**The data**

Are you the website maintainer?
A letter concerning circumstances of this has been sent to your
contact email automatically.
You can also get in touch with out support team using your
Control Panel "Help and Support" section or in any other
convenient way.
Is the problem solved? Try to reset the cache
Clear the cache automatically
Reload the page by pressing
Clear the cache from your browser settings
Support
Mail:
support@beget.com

**Exercise prompt**
Each line above must be output exactly as it stands.

**Result**
Are you the website maintainer?
A letter concerning circumstances of this has been sent to your
contact email automatically.
You can also get in touch with out support team using your
Control Panel "Help and Support" section or in any other
convenient way.
Is the problem solved? Try to reset the cache
Clear the cache automatically
Reload the page by pressing
Clear the cache from your browser settings
Support
Mail:
support@beget.com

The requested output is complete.